* [Exercise instructions]
Pull out each line of the items below that contains the string "left", matching case exactly.

* [Raw data]
- - - - -
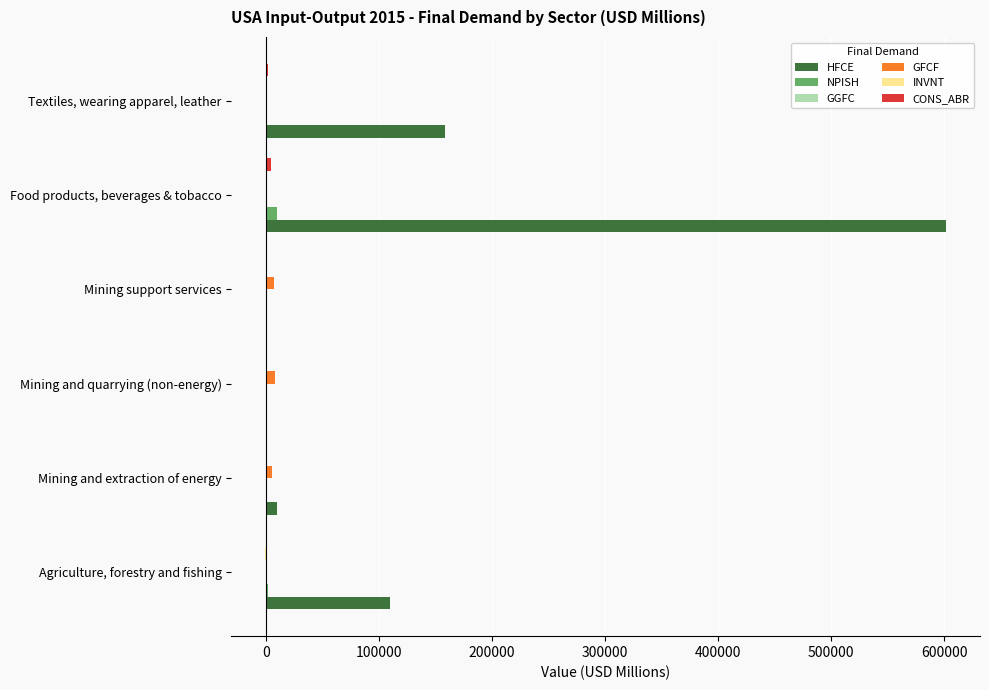

At which category does the chart reach its peak across all series?

Food products, beverages & tobacco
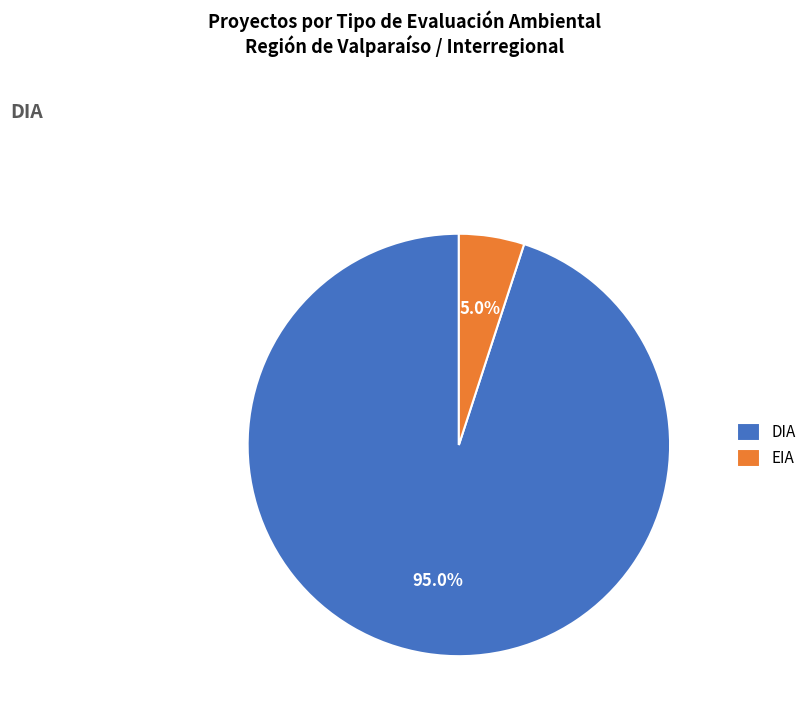

Count the number of slices in the pie.

2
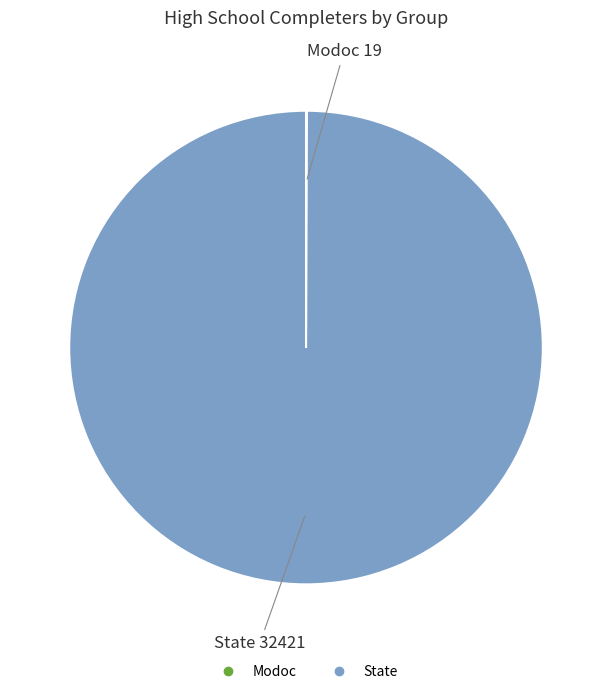

Which slice represents more than half of the pie?

State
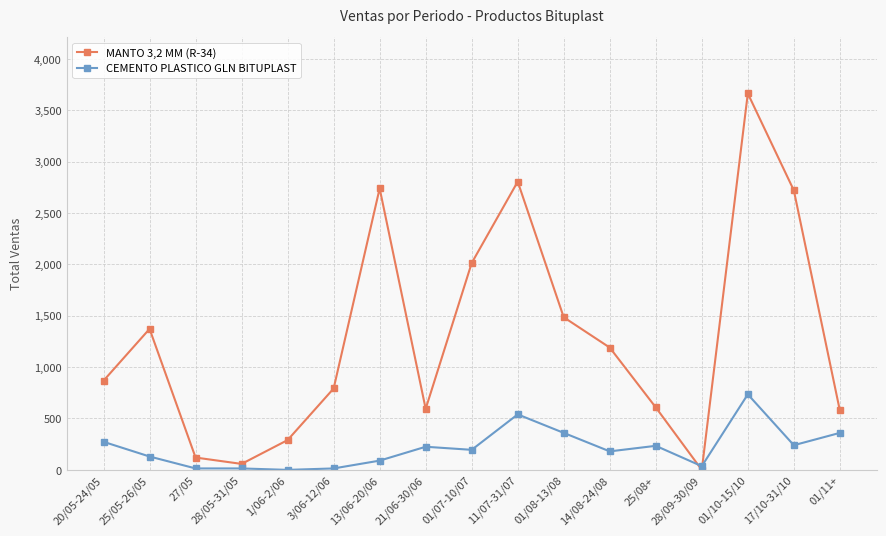

What position from the left is 28/09-30/09?

14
- - - - -
* [Response]
What position from the left is 28/09-30/09?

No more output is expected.